Le 13 avril, le Maire de Bordeaux a fait voter en Conseil municipal une augmentation des impôts locaux (taxe d’habitation et taxe foncière) de 5%.
Cette décision n’est pas justifiée. Alain Juppé prend le prétexte de la baisse des dotations de l’Etat. Le Gouvernement prévoit, on le sait, 50 milliards d’euros d’économies entre 2015 et 2017 ce qui représente 4 % de l’ensemble de nos dépenses collectives. La dépense publique locale représente quant à elle un peu plus de 21 % de la dépense publique globale. C’est en référence à ce pourcentage que le Gouvernement a calculé l’effort des collectivités (11 milliards d’euros en 3 ans soit 3,6 milliards par an.
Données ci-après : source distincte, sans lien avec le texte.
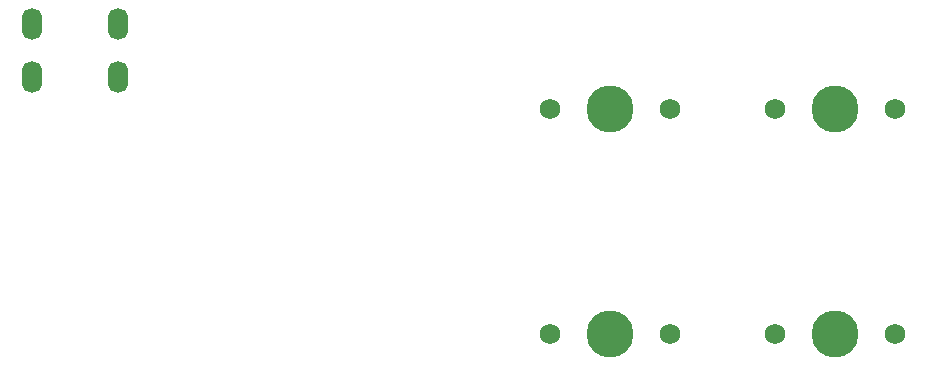
<source format=gts>
%TF.GenerationSoftware,KiCad,Pcbnew,(5.1.8)-1*%
%TF.CreationDate,2020-12-11T14:52:39-05:00*%
%TF.ProjectId,kevins-pcb-numpad,6b657669-6e73-42d7-9063-622d6e756d70,rev?*%
%TF.SameCoordinates,Original*%
%TF.FileFunction,Soldermask,Top*%
%TF.FilePolarity,Negative*%
%FSLAX46Y46*%
G04 Gerber Fmt 4.6, Leading zero omitted, Abs format (unit mm)*
G04 Created by KiCad (PCBNEW (5.1.8)-1) date 2020-12-11 14:52:39*
%MOMM*%
%LPD*%
G01*
G04 APERTURE LIST*
%ADD10O,1.700000X2.700000*%
%ADD11C,1.750000*%
%ADD12C,3.987800*%
G04 APERTURE END LIST*
D10*
%TO.C,USB1*%
X40006250Y-81756250D03*
X47306250Y-81756250D03*
X47306250Y-86256250D03*
X40006250Y-86256250D03*
%TD*%
D11*
%TO.C,MX4*%
X113030000Y-107950000D03*
X102870000Y-107950000D03*
D12*
X107950000Y-107950000D03*
%TD*%
%TO.C,MX3*%
X107950000Y-88900000D03*
D11*
X102870000Y-88900000D03*
X113030000Y-88900000D03*
%TD*%
%TO.C,MX2*%
X93980000Y-107950000D03*
X83820000Y-107950000D03*
D12*
X88900000Y-107950000D03*
%TD*%
D11*
%TO.C,MX1*%
X93980000Y-88900000D03*
X83820000Y-88900000D03*
D12*
X88900000Y-88900000D03*
%TD*%
M02*

</source>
Ce chiffre est à mettre en relation avec l’ensemble de la dotation globale aux collectivités (36,5 milliards) dont il représente 10%.
Dix pour cent d’une masse totale de 21% amènent à la conclusion simple que toute augmentation des impôts locaux supérieure à 2 % ne peut être justifiée par la baisse des dotations. Je sais, c’est compliqué, mais les bons comptes font les bons contribuables à défaut de faire les bons Maires.
En reportant -et bien au delà- la charge de cette baisse de dotation sur les Bordelais -lesquels ont déjà été invités à participer à l’effort général par le biais de l’impôt national- le Maire exonère sa collectivité de tout effort pour au contrarie faire assumer deux fois par les contribuables, selon le principe de la double peine. Notons à propos de cette exonération d’effort que le budget municipal de fonctionnement augmente, le contraire de ce qu’imposerait la période que nous traversons.
Cette décision est également injuste : les Bordelais sont déjà largement imposés localement. Bordeaux est une ville chère par les montants des loyers et des prix de l’immobilier et cela n’est pas sans incidence sur le montant de la taxe d’habitation et de la taxe foncière puisque c’est, en fonction du marché que l’administration fiscale fixe la valeur locative de chaque bien, loyer théorique annuel. A Bordeaux, la valeur locative est très élevée (en moyenne 3 563 euros alors qu’elle n’est que de 3 098 euros à Toulouse, 3 051 euros à Nantes, 2 966 à Marseille et seulement 1 927 à Lille). Ainsi, selon les taux applicables, la valeur locative et malgré les abattements, le niveau de la taxe d’habitation moyenne situe Bordeaux en 3ème position des villes les plus imposées de France soit 696 euros (660 à Nantes, 634 à Lyon, 626 à Montpellier et 484 à Toulouse).
La Ville de Bordeaux ne peut pour autant s’enorgueillir de services publics de qualité. Les Bordelais sont en effet obligés de subir le manque de logements sociaux, de places en crèche ou encore de piscines et l’abandon de projets pourtant annoncés comme prioritaires lors de la dernière campagne électorale comme la salle des fêtes du Grand Parc, la salle de danse de Ginko, les équipements sportifs de l’ancien marché Victor Hugo. Les habitants sont de plus en plus appelés à payer des services jusqu’alors gratuits comme le stationnement ou l’entrée des collections permanentes dans les musées.
Alors, que financent en réalité ces hausses d’impôts ? des dépenses somptuaires comme le Grand Stade, la Cité municipale ou la Cité des Civilisations et du Vin dont la participation de la Ville vient de passer de 13 à 31 millions d’euros et le mauvais choix général de partenariats publics privés qui grèvent au quotidien le budget global.
Ainsi, en alourdissant la pression fiscale sur les Bordelais, le Maire de la 3ème ville de France où les impôts sont les plus élevés, fait le choix du grand, du majestueux au détriment des services de proximité, du quotidien. Il fait surtout le choix du « fauxculisme » par l’usage d’un faux prétexte (la baisse des dotations) et de mauvais calculs (celui de la hausse qui correspondrait à la perte de dotation si tant est qu’on en acceptait le principe).
Je sais : ce billet n’est pas facile à suivre. Qu’on me pardonne en pensant qu’il n’est pas non plus facile à faire, mais dans ce domaine, il faut être responsable et précis. D’autant que le Maire comme son adjoint aux finances n’hésitent pas à dénoncer le « matraquage fiscal » de notre Gouvernement.